Cooley stayed in his operating rooms from sunrise to sunset, almost as if one death could be assuaged by fixing two more hearts. He betrayed no emotion, no public tears, most likely no private ones. A friend said he was “un-emotional.” He was, surely, affected by the complications and the run of deaths. “There is no more heat anywhere in medicine than in heart surgery,” observed Don Bricker, who had been through the DeBakey program, had operated across from Cooley, and who was now heading surgery at Ben Taub. “There’s simply no area of surgery where you can lose patients on the table as you do in heart work. Gun shots, traffic-crushed victims—these patients may crater on you. But with elective heart surgery, you’re the guy who makes the decision to operate, and when you fix the heart and it doesn’t start up again, then you’re the guy who killed him. When it happens to me, I go out and sit somewhere and weep.”
Months later, on a Saturday morning in his office, Cooley and I would talk about death. I had never seen a crack in his shield, not even a shadow across his face. How did he hide, or was there anything to hide? “I think I’ve built a shield,” he answered. “One of the big problems, it seems to me, is how the surgeon deals with his disappointments. How to deal with his personal errors, shortcomings, poor judgment, or the complete and total failure which is death. I’ve observed other surgeons who just take it in their stride, the ‘well-we’ve-done-our-best-school.’ I have not been capable of taking it that way. Perhaps you just don’t see it within me. But what can I do? You’ve got to go on, that is the only way to overcome disappointment. Continue your work and realize you are doing good.

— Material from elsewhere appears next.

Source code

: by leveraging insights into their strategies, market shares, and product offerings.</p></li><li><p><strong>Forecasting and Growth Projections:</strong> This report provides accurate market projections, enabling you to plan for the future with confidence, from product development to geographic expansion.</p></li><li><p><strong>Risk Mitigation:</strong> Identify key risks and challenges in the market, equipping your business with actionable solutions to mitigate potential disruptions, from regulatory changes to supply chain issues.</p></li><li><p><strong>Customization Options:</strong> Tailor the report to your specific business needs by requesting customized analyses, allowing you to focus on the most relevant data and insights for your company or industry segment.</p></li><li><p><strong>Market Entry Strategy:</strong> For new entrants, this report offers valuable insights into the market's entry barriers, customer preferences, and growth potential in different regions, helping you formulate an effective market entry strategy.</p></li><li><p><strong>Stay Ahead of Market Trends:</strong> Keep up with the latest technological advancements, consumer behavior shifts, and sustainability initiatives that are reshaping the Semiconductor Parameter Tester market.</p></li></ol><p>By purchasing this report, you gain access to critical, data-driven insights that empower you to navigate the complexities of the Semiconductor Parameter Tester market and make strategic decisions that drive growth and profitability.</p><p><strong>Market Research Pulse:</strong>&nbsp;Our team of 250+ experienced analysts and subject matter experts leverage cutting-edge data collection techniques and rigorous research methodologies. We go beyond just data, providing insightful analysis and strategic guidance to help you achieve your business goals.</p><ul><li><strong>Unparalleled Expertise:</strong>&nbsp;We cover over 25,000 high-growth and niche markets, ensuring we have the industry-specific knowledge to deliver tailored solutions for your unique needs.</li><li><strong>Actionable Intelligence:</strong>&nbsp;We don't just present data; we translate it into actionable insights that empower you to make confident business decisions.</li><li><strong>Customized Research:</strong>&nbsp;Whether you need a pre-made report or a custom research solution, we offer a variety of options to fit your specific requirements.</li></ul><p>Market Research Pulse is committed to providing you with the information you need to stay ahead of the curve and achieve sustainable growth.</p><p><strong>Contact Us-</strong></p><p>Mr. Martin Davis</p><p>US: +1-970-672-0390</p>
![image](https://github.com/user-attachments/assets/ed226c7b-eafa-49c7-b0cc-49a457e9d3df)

The tragedy comes when you get two or three bad ones at once and you stop and you start to wondering if you’re doing the world any good at all.…”
“Do you ever wonder that?”
He shook his head firmly and negatively.
At the end of the bad week, someone remarked that it had been reminiscent of the transplant era, of the saddening days when the first batch of Cooley’s transplants, six apparently healthy and rejuvenated people, all started rejecting and dying, and rather than stop, rather than a moratorium, Cooley did more and more. Eight became twelve, fifteen turned into twenty. “His hands had never failed him,” said a friend. “And he couldn’t understand it.”
But any confidence misplaced or temporarily lost during the transplant year had long since come back. Cooley seems to feel that if he cannot help a patient in the operating room, if his hands cannot find and hold the spark of life, then it simply cannot be done. “Denton knows when he has done a good operation,” observed a senior member of his team. “But he doesn’t go to all extremes to keep them alive in Recovery or ICU. If they don’t get better due to their new hemodynamic situation, then …”—the doctor made a hopeless gesture with his upturned hands. “Mike DeBakey, conversely, will go to hell and back to keep the patient alive. If he dies a month later at home—well, the operation was a success.…”
At the Saturday morning pathology conference, Cooley talked briefly and dispassionately of the ten-month-old baby Kimberly’s death. One case a week is selected for extensive discussion. “It was a most confusing heart,” he said. “She had such complete heart block afterward that even a pacemaker wouldn’t drive it, and we ended up with a fiasco on our hands.” Dr. Rosenberg, the pathologist, took the infant’s heart out of a plastic container and put it on a sheet of wrapping paper to give his theories. “The septum was closed, there was a grotesque left ventricle. And note this unusually deep cleft in the mitral valve, which is rapidly becoming our most frequent rarity.”